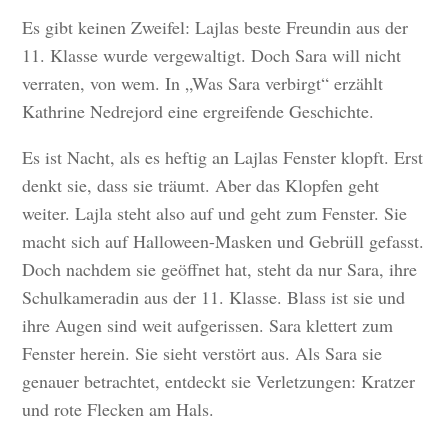
Es gibt keinen Zweifel: Lajlas beste Freundin aus der
11. Klasse wurde vergewaltigt. Doch Sara will nicht
verraten, von wem. In „Was Sara verbirgt“ erzählt
Kathrine Nedrejord eine ergreifende Geschichte.
Es ist Nacht, als es heftig an Lajlas Fenster klopft. Erst
denkt sie, dass sie träumt. Aber das Klopfen geht
weiter. Lajla steht also auf und geht zum Fenster. Sie
macht sich auf Halloween-Masken und Gebrüll gefasst.
Doch nachdem sie geöffnet hat, steht da nur Sara, ihre
Schulkameradin aus der 11. Klasse. Blass ist sie und
ihre Augen sind weit aufgerissen. Sara klettert zum
Fenster herein. Sie sieht verstört aus. Als Sara sie
genauer betrachtet, entdeckt sie Verletzungen: Kratzer
und rote Flecken am Hals.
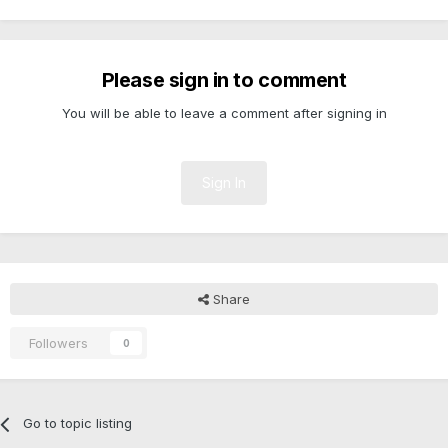
Please sign in to comment
You will be able to leave a comment after signing in
Sign In
Share
Followers
0
Go to topic listing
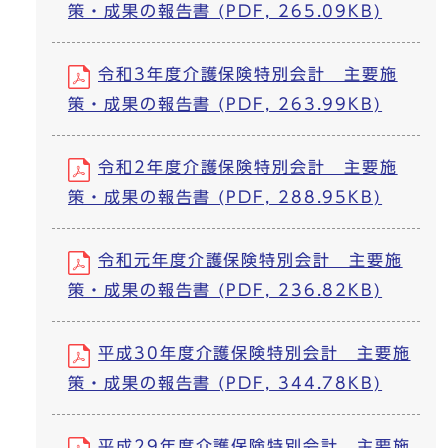
策・成果の報告書 (PDF, 265.09KB)
令和3年度介護保険特別会計 主要施
策・成果の報告書 (PDF, 263.99KB)
令和2年度介護保険特別会計 主要施
策・成果の報告書 (PDF, 288.95KB)
令和元年度介護保険特別会計 主要施
策・成果の報告書 (PDF, 236.82KB)
平成30年度介護保険特別会計 主要施
策・成果の報告書 (PDF, 344.78KB)
平成29年度介護保険特別会計 主要施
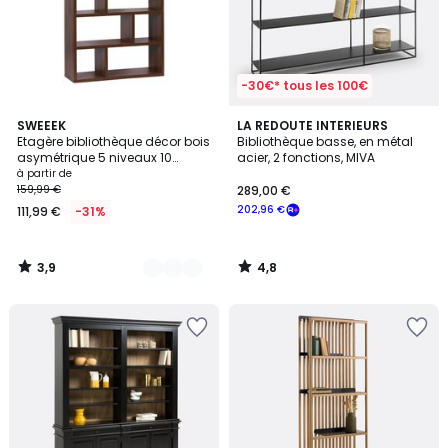
-30€* tous les 100€
3,9
4,8
3
SWEEEK
LA REDOUTE INTERIEURS
/ 5
/ 5
Etagère bibliothèque décor bois
Bibliothèque basse, en métal
Couleurs
asymétrique 5 niveaux 10
acier, 2 fonctions, MIVA
compartiments BASIKS
à partir de
159,99 €
289,00 €
202,96 €
111,99 €
-31%
3,9
4,8
/
/
5
5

========

* Work to be completed: Format the text read from all of the rows above as a JSON list of strings, one string per line, with blank lines left out. Leave the pictures out of the answer.

* Task solution:
[
  "Es gibt keinen Zweifel: Lajlas beste Freundin aus der",
  "11. Klasse wurde vergewaltigt. Doch Sara will nicht",
  "verraten, von wem. In „Was Sara verbirgt“ erzählt",
  "Kathrine Nedrejord eine ergreifende Geschichte.",
  "Es ist Nacht, als es heftig an Lajlas Fenster klopft. Erst",
  "denkt sie, dass sie träumt. Aber das Klopfen geht",
  "weiter. Lajla steht also auf und geht zum Fenster. Sie",
  "macht sich auf Halloween-Masken und Gebrüll gefasst.",
  "Doch nachdem sie geöffnet hat, steht da nur Sara, ihre",
  "Schulkameradin aus der 11. Klasse. Blass ist sie und",
  "ihre Augen sind weit aufgerissen. Sara klettert zum",
  "Fenster herein. Sie sieht verstört aus. Als Sara sie",
  "genauer betrachtet, entdeckt sie Verletzungen: Kratzer",
  "und rote Flecken am Hals.",
  "Please sign in to comment",
  "You will be able to leave a comment after signing in",
  "Sign In",
  "Share",
  "Followers",
  "0",
  "Go to topic listing",
  "策・成果の報告書 (PDF, 265.09KB)",
  "令和3年度介護保険特別会計 主要施",
  "策・成果の報告書 (PDF, 263.99KB)",
  "令和2年度介護保険特別会計 主要施",
  "策・成果の報告書 (PDF, 288.95KB)",
  "令和元年度介護保険特別会計 主要施",
  "策・成果の報告書 (PDF, 236.82KB)",
  "平成30年度介護保険特別会計 主要施",
  "策・成果の報告書 (PDF, 344.78KB)",
  "平成29年度介護保険特別会計 主要施",
  "-30€* tous les 100€",
  "3,9",
  "4,8",
  "3",
  "SWEEEK",
  "LA REDOUTE INTERIEURS",
  "/ 5",
  "/ 5",
  "Etagère bibliothèque décor bois",
  "Bibliothèque basse, en métal",
  "Couleurs",
  "asymétrique 5 niveaux 10",
  "acier, 2 fonctions, MIVA",
  "compartiments BASIKS",
  "à partir de",
  "159,99 €",
  "289,00 €",
  "202,96 €",
  "111,99 €",
  "-31%",
  "3,9",
  "4,8",
  "/",
  "/",
  "5",
  "5"
]